::: EXTRACT TO READ

Since the debut of his first novel in 2002, Brad Thor has become the gold standard for fans of military fiction, terrorism thrillers and political thrillers. But what happens when ravenous fans polish off Thor’s terrific back catalogue?
I’m often asked by fans: who are the best writers like Brad Thor?
Brad Thor novels combine political intrigue, espionage, and compelling narratives with complex moral dilemmas that explore the human experience. He is best known for his Scot Harvath series, where a former Navy SEAL-turned-secret agent protects the country from dangerous threats, with real-world locations and geopolitical issues that make his works highly relevant and relatable.
Thor’s writing style is marked by sharp suspense, thrilling action sequences, and nuanced character development, creating an engaging reading experience. His stories explore the weighty moral dilemmas of living in a world where freedom is not always guaranteed, where the consequences of one’s choices resonate through time and space. His novels are powerful explorations of the human condition that offer a thrilling escape for readers seeking a truly immersive experience. Finally, Thor’s dedication to research and realism adds to the appeal of his work, and his social commentary on issues such as terrorism, government surveillance, and international relations makes readers think twice about the world around us.
So if you love Brad Thor, here are some writers you should check out, along with their signature books.
Dan J Ford
Signature Book: Rogue Agent
This near-future military thriller hits all the right targets. In former FBI agent/current Army criminal investigator Tom Wiseman, Dan J Ford has created a compelling thinker, and a one-man wrecking crew.
Wiseman, a Former FBI agent and current Army criminal investigator is contacted by his former mentor and Quantico trainer five years after Tom’s FBI’s career ended badly. His mentor – who Tom feels betrayed him – calls about a case involving a Saudi-born suspect who was shot and killed by the FBI. It’s tempting, but not tempting enough for Tom to reconnect – at least not yet.
Meanwhile, a United Nations helicopter carrying a governor and four crew has gone missing in Afghanistan. Tom’s job is to find it, figure out what happened, and locate any survivors. But as Tom delves deeper into the mission, it’s clear there’s far more at stake than he originally thought (including, eventually, the discovery of a suspicious weapons shipment and a shadowy cabal). It’s the beginning of an action-packed journey and intertwining plot that will lead Tom to unravel past mistakes at the FBI, whilst dealing with his current-day cabal’s assassins and contract killers.
Readers who love Brad Thor’s Scot Horvath series have come to the right place. Wiseman is a one-man wrecking crew who leaves it all on the field every day, despite suffering from crippling PTSD. One perfect line from Wiseman’s enemy perfectly sums up the enormity of Wiseman’s impact: “One man has done this to us? One lowly FBI agent?”
Ford, the author, a decorated combat serviceman himself, proves to be particularly gifted at creating believable action scenes. Throughout the book, he delivers all the goods that conspiracy thriller fans are looking for: a suspicious old case that just won’t go away, a present-day threat with national security implications, and a flawed but talented agent on a path to redemption.
Thematically, Tom’s high-functioning memory is an intriguing gift that’s mentioned more than a few times, and human cognition is a running theme in the story. Ford juxtaposes Tom’s abilities with lots of creative and colorful dialogue, as well as plenty of compelling secondary characters. And for those who love cutting-edge tech,set in the next 5-10 years, Rogue Agent also has an ‘into the looking glass’ slant that is believable and a point of difference to the thriller genre.

::::::
::: DATASET CONTENT

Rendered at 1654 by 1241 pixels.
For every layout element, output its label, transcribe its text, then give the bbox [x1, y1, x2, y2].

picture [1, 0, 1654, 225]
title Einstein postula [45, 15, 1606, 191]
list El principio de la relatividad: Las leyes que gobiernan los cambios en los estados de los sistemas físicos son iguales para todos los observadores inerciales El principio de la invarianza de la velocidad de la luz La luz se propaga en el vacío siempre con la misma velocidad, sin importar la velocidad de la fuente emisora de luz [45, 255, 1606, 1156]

::::::

» **EXERCISE OBJECTIVE**
Repeat word for word the stretch of the Brad Thor article from "Ford, the author, a" through "path to redemption.". The data is separate from the article on writers like Brad Thor.

» **SOLUTION FOR THIS TASK**
Ford, the author, a decorated combat serviceman himself, proves to be particularly gifted at creating believable action scenes. Throughout the book, he delivers all the goods that conspiracy thriller fans are looking for: a suspicious old case that just won’t go away, a present-day threat with national security implications, and a flawed but talented agent on a path to redemption.